This is the second in a series of summer blog posts on obstacles to and opportunities for inclusion. Subsequent posts will focus on political and religious beliefs, and economic inequality. Previous post is here.
Wesleyan began an experiment with co-education in the late 19th century that lasted until 1912. At that time, alumni groups put pressure on the administration to return to the status quo embraced by the all-male schools with which the university compared itself. In reaction, a more adventurous group of alumni joined to help found Connecticut College as an institution for the education of women.
In 1968, at a time when many schools were considering co-education, Wesleyan began admitting women as transfer and exchange students and two years later admitted first-year female students for the first time since 1909. I began as a freshman in the fall of 1975, shortly after those students had graduated. By then, in just those few years, co-education had made great strides, so much so that I wasn’t aware of how recently women had become part of campus culture. Looking back, many of my women friends were doubtless more aware than I of the barriers to inclusion that still existed for female students – and for students of color, and gay, lesbian and trans students. There was certainly an active feminist movement on campus, but (as I recall) the primary focus was on global issues of patriarchy with some activists taking on local issues of campus discrimination and sexual harassment.
In recent years there has been a resurgence of efforts on college campuses to eradicate discrimination on the basis of any identity affiliation – be it race, gender, or sexual orientation. Furthermore, students have rightly insisted that the curriculum become more inclusive so that issues related to under-represented groups are reflected in more of the courses we teach. As a teacher and as a university president, I see how this has broadened our work in a wide variety of fields. Sometimes the challenges of curricular inclusion are substantial as we move resources from some traditional areas to newer ones – it’s economically irresponsible just to keep adding things without trimming. The discussions around these topics, although sometimes challenging, have led to a broadening of what we mean by liberal education.
Over the last few years there has been increasing awareness that the oldest barrier to gender inclusion, violence, is still a major issue on American university campuses. Gay, lesbian and trans students are often vulnerable to attack – from the subtle to the most extreme. Violence against women, especially rape, has rightly become a major issue for educators who want their campuses to be safe places at which all students can experience the freedom of a transformative education. Although at Wesleyan there are usually only a handful of reports of sexual violence each year, each one is extremely painful and leaves a scar on the individual and on the community. Furthermore, we know how under-reported these crimes are across the country in general and on college campuses in particular. We have convened task forces and worked together to make it easier to report these incidents and to be confident in the process that would bring alleged assailants to a fair, effective judicial process. Dean Mike Whaley (VP for Student Affairs) and team will be issuing an annual report, as they regularly do, detailing our most recent changes in this regard before the beginning of the school year.
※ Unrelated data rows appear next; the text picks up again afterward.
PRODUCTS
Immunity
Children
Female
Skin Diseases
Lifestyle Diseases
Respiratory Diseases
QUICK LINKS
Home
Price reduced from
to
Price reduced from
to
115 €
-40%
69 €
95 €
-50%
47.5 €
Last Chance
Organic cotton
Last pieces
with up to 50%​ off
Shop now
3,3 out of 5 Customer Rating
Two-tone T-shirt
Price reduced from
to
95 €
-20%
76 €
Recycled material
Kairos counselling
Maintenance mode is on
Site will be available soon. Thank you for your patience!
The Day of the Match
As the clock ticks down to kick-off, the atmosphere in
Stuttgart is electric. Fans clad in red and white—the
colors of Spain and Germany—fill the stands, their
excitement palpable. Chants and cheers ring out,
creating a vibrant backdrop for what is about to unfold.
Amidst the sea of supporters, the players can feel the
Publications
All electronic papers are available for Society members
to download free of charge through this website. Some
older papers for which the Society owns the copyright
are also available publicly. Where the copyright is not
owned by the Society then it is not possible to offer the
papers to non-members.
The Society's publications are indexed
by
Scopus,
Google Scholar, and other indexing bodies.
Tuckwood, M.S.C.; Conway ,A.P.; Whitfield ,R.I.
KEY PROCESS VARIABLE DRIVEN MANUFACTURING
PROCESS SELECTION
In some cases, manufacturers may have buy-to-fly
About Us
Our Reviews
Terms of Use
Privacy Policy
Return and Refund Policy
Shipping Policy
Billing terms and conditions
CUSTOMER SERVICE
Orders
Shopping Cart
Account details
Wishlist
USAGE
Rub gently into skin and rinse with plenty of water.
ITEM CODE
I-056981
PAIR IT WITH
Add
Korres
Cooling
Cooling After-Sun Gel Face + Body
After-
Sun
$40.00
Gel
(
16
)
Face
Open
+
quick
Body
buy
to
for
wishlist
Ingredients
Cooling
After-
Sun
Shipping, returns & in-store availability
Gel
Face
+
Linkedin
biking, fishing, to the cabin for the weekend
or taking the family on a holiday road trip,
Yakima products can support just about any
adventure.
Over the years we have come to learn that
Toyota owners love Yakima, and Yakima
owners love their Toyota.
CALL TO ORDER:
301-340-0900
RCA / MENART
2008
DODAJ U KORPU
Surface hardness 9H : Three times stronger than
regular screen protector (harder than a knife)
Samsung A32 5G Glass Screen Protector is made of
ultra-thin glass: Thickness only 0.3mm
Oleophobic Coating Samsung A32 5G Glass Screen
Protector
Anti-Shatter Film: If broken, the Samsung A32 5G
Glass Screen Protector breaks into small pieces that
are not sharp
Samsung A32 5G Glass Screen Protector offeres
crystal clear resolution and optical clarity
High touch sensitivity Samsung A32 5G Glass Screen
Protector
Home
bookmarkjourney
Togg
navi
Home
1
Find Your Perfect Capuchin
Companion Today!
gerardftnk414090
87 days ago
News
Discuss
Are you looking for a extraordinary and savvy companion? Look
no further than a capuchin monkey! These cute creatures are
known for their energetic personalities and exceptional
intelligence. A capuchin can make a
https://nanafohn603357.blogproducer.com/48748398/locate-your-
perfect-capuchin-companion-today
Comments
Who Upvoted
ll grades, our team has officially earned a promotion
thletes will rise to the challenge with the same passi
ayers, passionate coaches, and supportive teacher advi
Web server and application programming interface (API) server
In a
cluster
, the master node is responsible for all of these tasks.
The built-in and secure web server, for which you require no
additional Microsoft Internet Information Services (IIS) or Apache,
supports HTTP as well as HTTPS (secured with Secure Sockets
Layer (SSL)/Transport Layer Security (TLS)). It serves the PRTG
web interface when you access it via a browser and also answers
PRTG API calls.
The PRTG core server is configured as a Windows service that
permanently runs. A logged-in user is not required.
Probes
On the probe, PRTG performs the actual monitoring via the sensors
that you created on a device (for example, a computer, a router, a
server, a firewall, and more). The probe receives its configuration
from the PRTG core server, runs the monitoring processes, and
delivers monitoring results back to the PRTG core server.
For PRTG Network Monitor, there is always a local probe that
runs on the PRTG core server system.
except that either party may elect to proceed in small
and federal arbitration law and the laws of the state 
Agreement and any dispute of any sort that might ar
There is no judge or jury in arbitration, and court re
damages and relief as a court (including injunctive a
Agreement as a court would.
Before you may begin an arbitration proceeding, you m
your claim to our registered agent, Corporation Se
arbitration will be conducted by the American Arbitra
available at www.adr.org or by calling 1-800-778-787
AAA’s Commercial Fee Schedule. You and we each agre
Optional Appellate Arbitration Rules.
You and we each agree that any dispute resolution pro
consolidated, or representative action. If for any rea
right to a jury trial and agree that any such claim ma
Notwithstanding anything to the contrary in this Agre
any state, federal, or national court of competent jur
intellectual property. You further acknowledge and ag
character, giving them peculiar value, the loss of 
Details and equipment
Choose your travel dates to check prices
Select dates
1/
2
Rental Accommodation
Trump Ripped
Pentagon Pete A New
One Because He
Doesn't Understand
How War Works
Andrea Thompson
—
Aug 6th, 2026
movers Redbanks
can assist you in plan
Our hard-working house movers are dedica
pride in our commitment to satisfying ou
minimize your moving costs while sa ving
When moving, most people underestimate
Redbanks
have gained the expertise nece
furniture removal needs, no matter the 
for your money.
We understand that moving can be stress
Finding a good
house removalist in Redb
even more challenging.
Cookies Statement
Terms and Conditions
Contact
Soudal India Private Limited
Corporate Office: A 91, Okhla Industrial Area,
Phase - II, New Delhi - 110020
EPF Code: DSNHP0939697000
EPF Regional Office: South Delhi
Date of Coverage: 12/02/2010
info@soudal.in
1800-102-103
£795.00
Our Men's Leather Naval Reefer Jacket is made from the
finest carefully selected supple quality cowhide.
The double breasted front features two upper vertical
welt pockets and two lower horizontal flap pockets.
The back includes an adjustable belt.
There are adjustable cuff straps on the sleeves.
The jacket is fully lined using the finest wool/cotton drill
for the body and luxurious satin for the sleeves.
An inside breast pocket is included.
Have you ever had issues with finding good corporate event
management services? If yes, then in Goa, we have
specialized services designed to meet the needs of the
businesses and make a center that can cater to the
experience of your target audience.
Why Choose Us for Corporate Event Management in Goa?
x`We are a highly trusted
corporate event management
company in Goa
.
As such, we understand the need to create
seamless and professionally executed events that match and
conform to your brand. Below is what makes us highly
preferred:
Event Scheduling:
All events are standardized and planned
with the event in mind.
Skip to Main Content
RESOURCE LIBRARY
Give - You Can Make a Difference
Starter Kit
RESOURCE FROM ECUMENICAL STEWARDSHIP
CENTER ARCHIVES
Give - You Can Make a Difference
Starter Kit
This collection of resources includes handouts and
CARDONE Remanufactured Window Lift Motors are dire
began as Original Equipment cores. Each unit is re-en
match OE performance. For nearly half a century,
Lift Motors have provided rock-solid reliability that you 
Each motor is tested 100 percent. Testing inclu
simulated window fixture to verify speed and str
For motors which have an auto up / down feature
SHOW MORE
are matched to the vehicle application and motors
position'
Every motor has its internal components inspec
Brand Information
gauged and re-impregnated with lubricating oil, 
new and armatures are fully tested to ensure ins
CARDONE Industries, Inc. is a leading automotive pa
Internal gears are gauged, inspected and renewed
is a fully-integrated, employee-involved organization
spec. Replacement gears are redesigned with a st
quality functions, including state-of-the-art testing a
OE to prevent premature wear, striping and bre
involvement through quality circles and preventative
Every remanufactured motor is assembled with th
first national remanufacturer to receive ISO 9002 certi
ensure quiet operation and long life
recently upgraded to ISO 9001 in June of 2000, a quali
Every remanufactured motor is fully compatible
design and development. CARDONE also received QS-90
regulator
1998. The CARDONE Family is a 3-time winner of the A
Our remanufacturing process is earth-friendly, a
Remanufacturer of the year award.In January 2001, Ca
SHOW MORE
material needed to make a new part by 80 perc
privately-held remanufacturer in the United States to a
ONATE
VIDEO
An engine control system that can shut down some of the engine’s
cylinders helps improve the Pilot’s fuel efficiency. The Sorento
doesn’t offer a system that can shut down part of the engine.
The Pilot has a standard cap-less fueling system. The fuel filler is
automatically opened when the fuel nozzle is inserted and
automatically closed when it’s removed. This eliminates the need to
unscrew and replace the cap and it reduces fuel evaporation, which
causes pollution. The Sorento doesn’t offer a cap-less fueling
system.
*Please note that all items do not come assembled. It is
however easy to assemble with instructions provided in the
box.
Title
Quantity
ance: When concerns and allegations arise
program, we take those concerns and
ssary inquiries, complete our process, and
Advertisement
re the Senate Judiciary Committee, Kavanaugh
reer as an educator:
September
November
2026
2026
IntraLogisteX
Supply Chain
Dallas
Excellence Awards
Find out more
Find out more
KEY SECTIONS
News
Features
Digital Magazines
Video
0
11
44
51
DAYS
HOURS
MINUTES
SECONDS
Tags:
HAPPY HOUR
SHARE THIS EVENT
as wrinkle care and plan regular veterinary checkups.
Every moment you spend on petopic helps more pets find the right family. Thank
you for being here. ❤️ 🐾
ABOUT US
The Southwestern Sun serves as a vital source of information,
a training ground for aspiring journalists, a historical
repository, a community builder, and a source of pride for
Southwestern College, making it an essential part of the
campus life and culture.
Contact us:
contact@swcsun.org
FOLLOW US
Violence of any kind has no place on our campus, and sexual violence is particularly pernicious in that it plays on social stereotypes and traditions of exclusion. We applaud groups active across the country, like Know Your IX, which are calling on students to stand up for their right to study in environments free from discrimination, harassment and violence. This work is perfectly in accord with our mission to promote progressive liberal arts education for all.
Wesleyan’s history with co-education has gone through different stages. Our experiment in the late 19th and early 20th century was truncated, but it did plant seeds that would be harvested later on. The women who came to campus from the late 1960s on have worked to create an educational environment free from discrimination. There have been moments of pain and frustration, but we are dedicated to continuing the progress toward genuine inclusion.
We honor that history and extend it as we take on with renewed energy the project to eradicate sexual and gender violence from our university. We do so not because of political correctness or issues of liability. We do so because freedom from gender and sexual violence is essential to our mission as a community of learning.